## Task to complete
Determine which lines of the records include the word "hand", and copy them.
----- Information -----
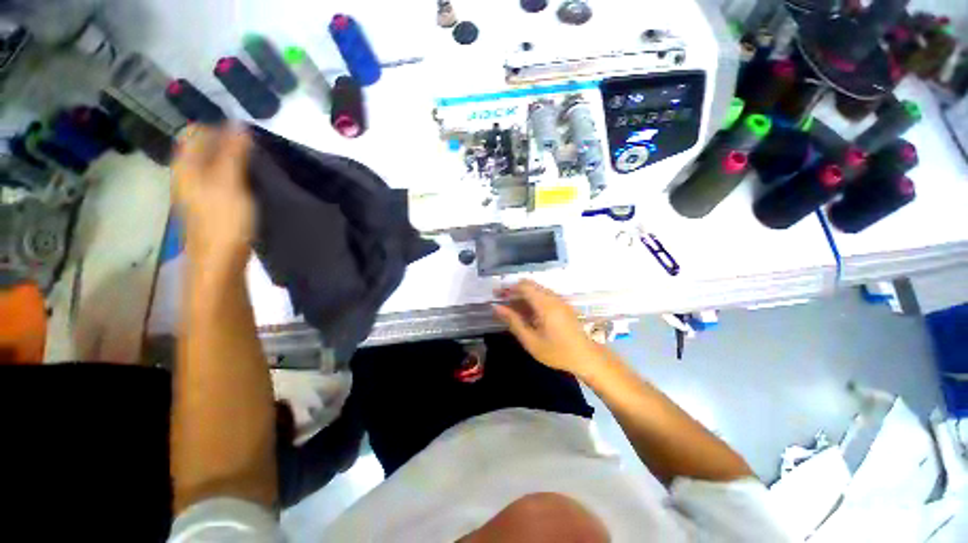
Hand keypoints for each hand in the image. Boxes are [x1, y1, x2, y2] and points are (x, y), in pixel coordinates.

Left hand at [172, 124, 253, 267]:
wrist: (219, 259)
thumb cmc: (224, 219)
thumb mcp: (231, 182)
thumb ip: (234, 153)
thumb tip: (239, 124)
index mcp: (186, 165)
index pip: (197, 132)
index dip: (220, 129)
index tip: (247, 136)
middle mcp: (187, 174)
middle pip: (205, 148)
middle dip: (229, 144)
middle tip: (256, 151)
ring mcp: (198, 191)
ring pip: (214, 164)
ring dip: (234, 161)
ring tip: (258, 165)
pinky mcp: (211, 204)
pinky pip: (221, 180)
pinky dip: (235, 176)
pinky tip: (252, 183)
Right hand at [493, 280, 600, 376]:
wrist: (587, 358)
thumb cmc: (557, 352)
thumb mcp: (531, 340)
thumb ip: (513, 321)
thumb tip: (496, 307)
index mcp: (545, 304)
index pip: (523, 286)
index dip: (508, 288)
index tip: (496, 295)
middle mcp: (553, 297)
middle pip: (530, 285)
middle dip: (514, 291)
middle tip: (502, 302)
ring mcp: (560, 300)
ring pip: (537, 290)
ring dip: (523, 296)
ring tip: (511, 309)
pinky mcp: (563, 306)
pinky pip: (544, 296)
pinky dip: (532, 300)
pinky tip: (527, 314)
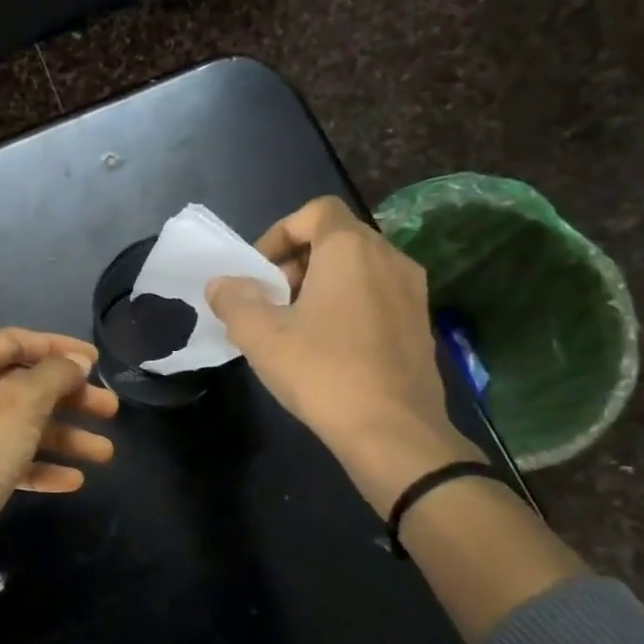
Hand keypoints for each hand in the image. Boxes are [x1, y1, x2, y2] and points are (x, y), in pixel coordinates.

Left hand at [0, 328, 117, 581]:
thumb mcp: (20, 404)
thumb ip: (54, 375)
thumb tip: (76, 361)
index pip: (15, 342)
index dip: (57, 347)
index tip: (95, 362)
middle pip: (23, 386)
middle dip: (69, 397)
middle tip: (110, 410)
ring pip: (21, 427)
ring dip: (64, 436)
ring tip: (105, 453)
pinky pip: (11, 461)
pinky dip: (41, 466)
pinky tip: (74, 481)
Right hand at [207, 197, 480, 514]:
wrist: (393, 431)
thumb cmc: (322, 372)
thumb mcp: (260, 336)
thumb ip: (234, 300)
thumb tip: (222, 284)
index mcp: (351, 250)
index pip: (315, 211)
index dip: (279, 233)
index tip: (259, 272)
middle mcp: (389, 259)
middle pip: (336, 238)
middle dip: (296, 262)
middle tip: (271, 301)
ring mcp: (412, 292)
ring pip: (358, 268)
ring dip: (321, 285)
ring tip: (295, 326)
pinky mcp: (421, 324)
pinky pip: (376, 294)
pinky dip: (347, 305)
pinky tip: (328, 347)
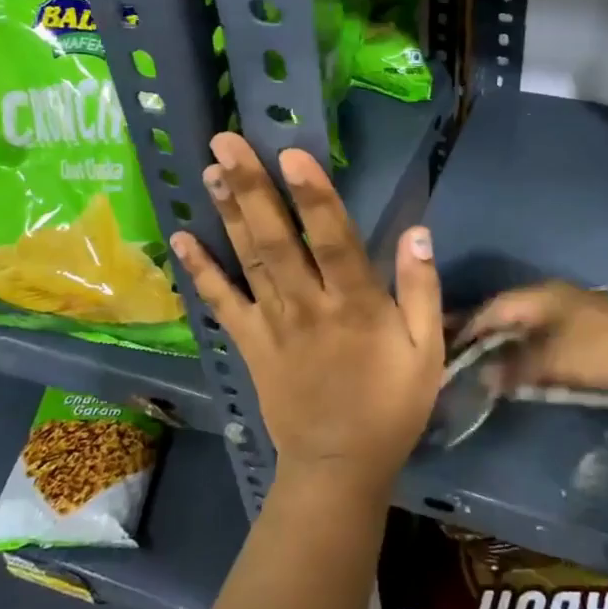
-----
## Solved exercise
Hand keypoints for each hand in the image. Boxes are [x1, y1, x2, y2] and points are (x, y), in pixel coordinates.
Left hand at [172, 124, 253, 267]:
Right hand at [493, 280, 600, 376]:
Hand keypoints for each hand in the image. Boxes are [x1, y1, x2, y2] and points are (x, y), in pixel coordinates.
Left hand at [0, 328, 117, 581]:
Right hand at [207, 197, 480, 514]:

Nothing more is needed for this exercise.